Comment by krackers
15 days ago
I don't think it's clear that human languages are context sensitive. The only consistent claim I can find is that at one point someone examined Swiss German and found that it's weakly context sensitive. Also empirically human language don't have that much recursion. You can artificially construct such examples, but beyond a certain depth people won't be able to parse it either.
I don't know whether the non-existence of papers studying whether LLMs can model context-sensitive grammar is because they can't, or because people haven't tested that hypothesis yet. But again empirically LLMs do seem to be able to reproduce human language just fine. The whole "hallucination" argument is precisely that LLMs are very good at reproducing the structure of language even if those statements don't encode things with the correct truth value.

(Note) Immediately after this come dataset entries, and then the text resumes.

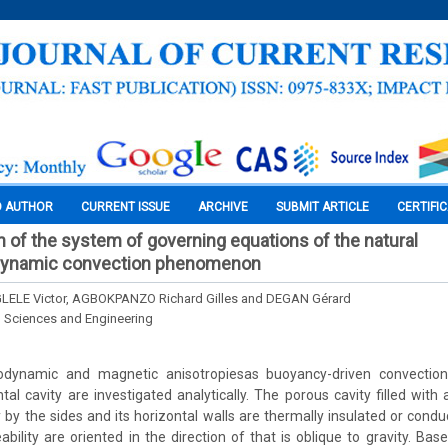
O AUTHOR
CURRENT ISSUE
ARCHIVE
SUBMIT ARTICLE
CERTIFI
on of the system of governing equations of the natural
ynamic convection phenomenon
ELE Victor, AGBOKPANZO Richard Gilles and DEGAN Gérard
l Sciences and Engineering
rodynamic and magnetic anisotropiesas buoyancy-driven convection
tal cavity are investigated analytically. The porous cavity filled wit
 by the sides and its horizontal walls are thermally insulated or cond
bility are oriented in the direction of that is oblique to gravity. Bas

The fact that they successfully learn to parse complex CFGs is thus evidence that they can actually learn underlying generative mechanisms instead of simply parroting snippets of training data as naively assumed, and it's not a huge leap to imagine that they've learned some underlying "grammar" for English as well.
So if one argues that LLMs as a generative model cannot generate novel valid sentences in the English language, then that is easily falsifiable hypothesis. If we had examples of LLMs producing non-well formed sentences, people would have latched onto that by now, instead of "count Rs in strawbery" but I've never seen anyone arguing as such.
It’s uncontroversial now that the class of string languages roughly corresponding to “human languages” is mildly context sensitive in a particular sense. This debate was hashed out in the 80s and 90s.
I don’t think formal languages classes have much to tell us about the capabilities of LLMs in any case.
>Also empirically human language don't have that much recursion. You can artificially construct such examples, but beyond a certain depth people won't be able to parse it either.
If you limit recursion depth then everything is regular, so the Chomsky hierarchy is of little application.